Applying the above findings to the facts of the case, the Court held:

  1. The purpose for which the mining plant was initially put in place on the land was for the mining lease (which, from 4 above, is neither ‘land’ nor and ‘interest in land’), rather than to add some additional feature to the land the subject of the mining lease, and accordingly it could not be said that it ‘formed part of the land’ as required by the Act.
  2. This conclusion is supported by the fact that the Mineral Resources Act 1989 (Qld) actually mandated the removal of the mining plant prior to the expiration of the mining lease.  However, consistent with the terms of section 10 of the Act and the common law concept of forming part of the land, permanence is not a necessary or decisive criterion, but merely a relevant factor.
  3. To the extent that the plant being physically attached to the land might have been a relevant consideration, the plant was affixed to the land for the mere purpose of stabilisation for efficient operation. 

Since the mining plant could not be said to ‘form part of the land’, the dismantling of that plant was not ‘construction work’ within the meaning of the Act. Accordingly, the Act was held to not apply to the Contract. 

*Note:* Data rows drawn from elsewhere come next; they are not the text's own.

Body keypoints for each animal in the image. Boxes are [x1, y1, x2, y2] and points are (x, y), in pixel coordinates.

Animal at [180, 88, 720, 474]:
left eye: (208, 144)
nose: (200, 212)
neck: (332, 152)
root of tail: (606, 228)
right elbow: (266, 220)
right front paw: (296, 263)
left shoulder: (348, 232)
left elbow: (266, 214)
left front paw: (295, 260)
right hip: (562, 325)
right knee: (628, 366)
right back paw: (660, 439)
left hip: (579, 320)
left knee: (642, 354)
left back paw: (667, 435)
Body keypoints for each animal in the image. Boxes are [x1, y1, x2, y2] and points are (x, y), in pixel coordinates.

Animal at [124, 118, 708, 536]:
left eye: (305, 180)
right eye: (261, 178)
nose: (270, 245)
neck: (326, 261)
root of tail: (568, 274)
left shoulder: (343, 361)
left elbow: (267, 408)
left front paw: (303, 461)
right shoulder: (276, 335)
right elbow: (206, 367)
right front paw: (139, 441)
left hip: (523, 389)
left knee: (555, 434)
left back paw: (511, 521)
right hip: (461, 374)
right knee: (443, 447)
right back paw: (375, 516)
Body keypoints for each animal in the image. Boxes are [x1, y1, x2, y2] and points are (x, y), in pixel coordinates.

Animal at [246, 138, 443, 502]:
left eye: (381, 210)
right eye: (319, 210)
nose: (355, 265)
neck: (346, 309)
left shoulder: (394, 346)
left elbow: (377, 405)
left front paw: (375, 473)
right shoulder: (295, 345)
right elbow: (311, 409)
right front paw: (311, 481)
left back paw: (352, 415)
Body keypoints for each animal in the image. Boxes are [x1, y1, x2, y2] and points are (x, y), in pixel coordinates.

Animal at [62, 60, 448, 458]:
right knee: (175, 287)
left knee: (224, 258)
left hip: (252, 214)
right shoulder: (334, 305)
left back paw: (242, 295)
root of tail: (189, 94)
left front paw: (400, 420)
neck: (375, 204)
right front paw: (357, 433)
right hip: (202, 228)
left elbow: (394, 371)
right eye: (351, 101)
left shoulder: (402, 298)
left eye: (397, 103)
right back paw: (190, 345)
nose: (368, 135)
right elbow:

Applicability to other state jurisdictions

Though the Court’s reasoning involves Queensland specific legislation, it would seem that the reasoning will be at least relevant in all jurisdictions since it focused keenly on the common law concept of fixtures.  However, that reasoning may be overridden if the concepts of ‘land’ or ‘mining leases’ are given a materially different definition under the legislative regimes of the different states.  For example, the Western Australian Interpretation Act 1984 defines ‘land’ in a similarly broad fashion to the Queensland legislation; however, in addition to expressly including ‘estates’ and ‘interests’ in land, it also expressly includes ‘buildings and other structures’.  So a similar case in Western Australia might have turned on a question not asked by the Court in Agripower, namely, what physical requirements are necessary for something to be considered a ‘structure’ on a parcel of land.  

Further, there is a growing difference between states in their courts’ approaches to interpreting the Act.  For example, the Chief Justice of the NSW Supreme Court held in Edelbrand Pty Ltd v H M Australia Holdings Pty Ltd [2012] NSWCA 31that the Act should be given a more liberal interpretation in favour of claimants on the basis that it is remedial legislation, however Queensland courts have expressed a reluctance to follow suit (see Agripower at [37]-[42]).  Accordingly, NSW courts may adopt a broader interpretation to the definition of ‘construction work’ in a similar case.

Can Agripower be reconciled with HM Hire and Warren Brothers?

It is very difficult to reconcile these cases.  In HM Hire and Warren Brothers, the subject works (the construction of dams, drains and access roads) were also constructed for the purposes of mining leases, yet the Act was found to apply.  Unfortunately, in those cases, whether or not the works ‘formed part of the land’ was not a major point in dispute between parties.  While it is difficult to speculate, the key distinction between those cases and Agripower might be the fact that the mining plant in Agripower, by its physical nature (being something which could be dismantled, carried off, and reassembled at another site), had the capability of being regarded as personal property as opposed to realty (the same could not be said for dams, drains and access roads), and therefore lent itself to an analysis analogous to the common law doctrine of fixtures to determine whether it relevantly ‘formed part of the land’.


The decision in Agripower should come as good news for mining principals in Queensland (and potentially in other jurisdictions) as it limits their exposure to the Act’s onerous regime in relation to contracts for works involving mining plant.  However, due to the apparent and yet unresolved contradiction with previous Queensland Court of Appeal cases, and the uncertainty as to whether the same principles will apply Australia-wide, principals under mining related contracts must remain vigilant to ensure they respond to all claims which on their face purport to be made under the Act with a payment schedule that complies with the Act.